Viele dieser Wechselwähler entschieden sich sogar bewusst, der Bundesregierung einen Denkzettel zu verpassen. 73 Prozent der nun abgewanderten hessischen CDU-Wähler gaben das in einer Umfrage von infratest dimap an. Auch 53 Prozent der ehemaligen SPD-Wähler hatten dieses Motiv.

Wohin wanderten die Wählerinnen und Wähler ab?

Zunächst: Die Lage innerhalb der (bisherigen) Wählerschaft der CDU ist polarisiert. Das zeigt sich auch daran, dass sie die meisten Wähler an zwei sehr unterschiedliche Parteien verloren. 96.000 wanderten zur rechtspopulistischen AfD ab. 108.000 machten wiederum ihr Kreuz bei den auch in Hessen erstarkten Grünen.

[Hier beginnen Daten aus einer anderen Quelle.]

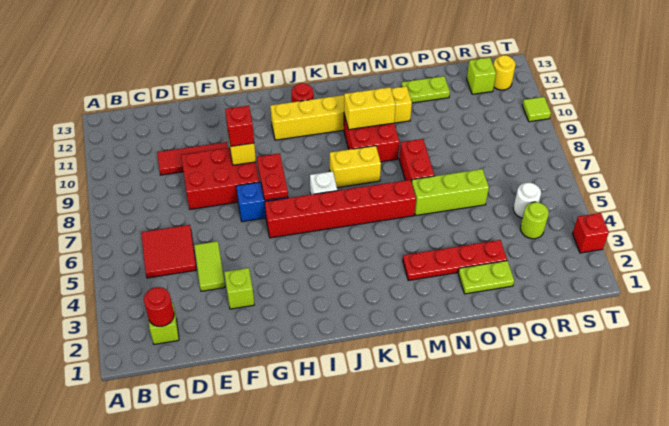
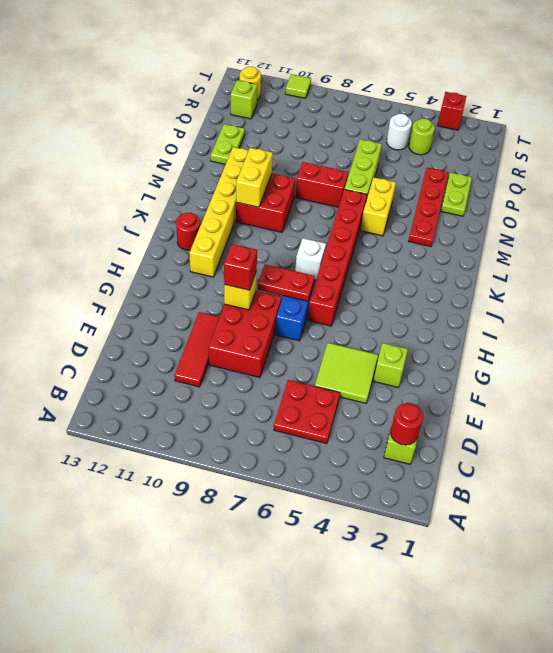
red 2x2 tile [141,225,197,278] -> red 2x2 plate [274,380,340,444]
lime 1x2 tile [194,241,225,291] -> lime 2x2 tile [315,343,378,403]
yellow 1x2 brick [330,146,381,187] -> yellow 1x2 brick moved to [360,177,396,236]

Noch deutlicher verlor der Groko-Partner SPD Stimmen an die Grünen. 142.000 ihrer bisherigen Wähler gaben ihr Votum nun an den aktuellen Wiesbadener Regierungspartner um Spitzenkandidat Tarek Al-Wazir. 39.000 wählten nun AfD. Nur 44 Prozent ihrer Wähler konnten die Sozialdemokraten im Vergleich zu 2013 halten.

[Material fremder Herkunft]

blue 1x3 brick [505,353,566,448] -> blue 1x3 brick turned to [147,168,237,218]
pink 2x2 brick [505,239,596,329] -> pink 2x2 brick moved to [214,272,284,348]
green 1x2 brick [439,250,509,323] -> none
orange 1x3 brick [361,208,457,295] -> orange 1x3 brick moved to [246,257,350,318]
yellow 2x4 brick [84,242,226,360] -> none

Die Frustration bei bisherigen CDU- und SPD-Wählern war groß. Zusammen blieben rund 200.000 ihrer bisherigen Wähler am Wahlsonntag ganz zu Hause. Alle anderen in den hessischen Landtag gewählten Parteien konnten übrigens in Summe mehr Nichtwähler aktivieren, als sie an solche verloren. Besonders die AfD profitierte hier. Die Rechtspopulisten holten die Stimmen von 32.000 Hessinnen und Hessen, die bei der vorherigen Wahl zu Hause geblieben waren.